Swedish police red-faced after 'nation's most dangerous serial killer' revealed as a compulsive liar who made up confessions to 30 murders

Swedish police have come under fire after revelations that the nation’s most dangerous serial killer is a compulsive liar who made up confessions to 30 murders.

Seen as exceptional crime solvers thanks to the fictional Swedish detective Inspector Wallander, Swedish police have been left red-faced after a book about notorious serial killer Thomas Quick claims he simply made up his confessions and police took his word.

Quick was jailed in 1990 for armed robbery and during his compulsory psychotherapy sessions he confessed to murders in Sweden, Norway, Denmark and Finland. He has been convicted of eight murders between 1976 and 1885 and confessed to another 25.

Investigative journalist and author Hannes Råstam claims that Quick, 62, collected details about unsolved murders across Scandinavia from a Stockholm library while on day release and began confessing to crimes.

With his research Quick was able to describe details such as murder weapons, details about victims’ clothes and their appearance. According to Råstam, the police who were eager to close the unsolved murder files took his confessions as fact.

When he was formally charged, Quick and his lawyers were given access to even more detailed information from prosecution documents enabling him to cultivate his confessions further.
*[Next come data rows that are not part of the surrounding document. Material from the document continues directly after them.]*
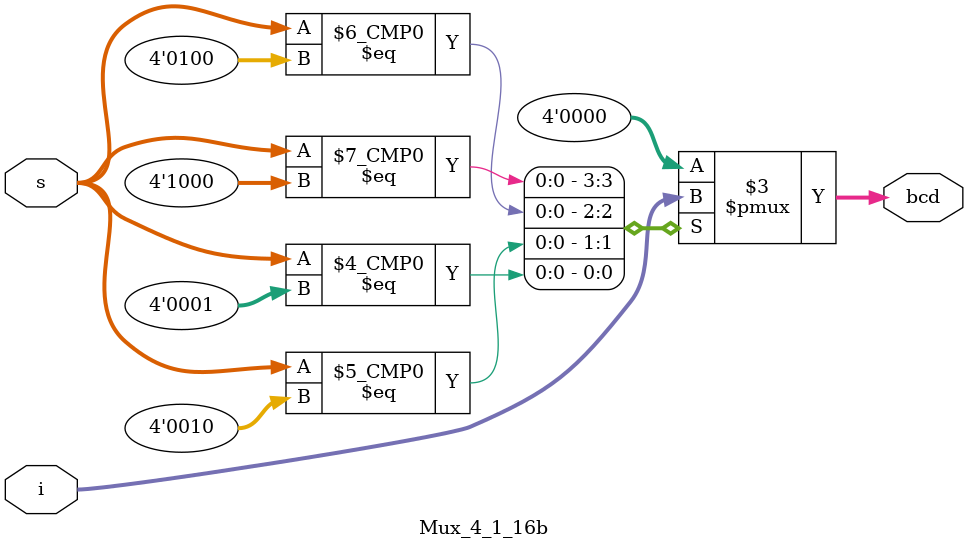
<source format=v>
`timescale 1ns / 1ps


module Mux_4_1_16b(
input [15:0] i,
input [3:0] s,
output reg [3:0] bcd
);

    always@(*)
    begin
        case(s)
            4'b1000 : bcd = i[15:12];
            4'b0100 : bcd = i[11:8];
            4'b0010 : bcd = i[7:4];
            4'b0001 : bcd = i[3:0];
            default: bcd = 4'b0000;
        endcase

    end
    
endmodule

</source>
Now the families of victims are calling for a parliamentary commission, demanding police find the real killers who remain unpunished.

Bjoern Asplund, whose 11-year-old son disappeared in 1980, said regulations are needed to prevent this happening again.

Quick claimed to have strangled the boy and was convicted of his murder but has since been acquitted. Johan’s body has never been found.

According to The Times Mr Asplund said: ‘The parliamentarians have got to get to the bottom of why and how so much went wrong.’

As the tide of public opinion has turned, Swedes have been lining up to buy the book The case of Thomas Quick: the creation of a serial murderer, to discover how a judicial system could be so easily and badly be misled. The book was published this month not long after the author died of cancer.

Quick became the most ruthless murderer in Scandinavian history after he told psychotherapists in several therapy sessions how he strangled, raped and stabbed victims, even chopping some up and eating them.

While it is unclear why he confessed to such horrific crimes, Quick says he was often affected by strong, mood-altering drugs during police interrogations.

Psychiatrists say he was a compulsive liar who believed he was a hero for helping grateful police close many unsolved murders.

But during TV interviews with Råstam in the mental institution where Quick was serving his life sentence in 2008, the convicted killer retracted his many confessions leaving many unsure whether to believe him or not.

In the description of Råstam’s book The case of Thomas Quick: the creation of a serial murderer, the author’s research made him uncertain about Quick’s confessions. It reads: ‘The answer to the mystery of Thomas Quick turned out to be more terrifying than the man himself.’

According to The Times, Mr Quick is now hoping for an early release from the institution. He said: ‘It has been liberating to tell the truth.’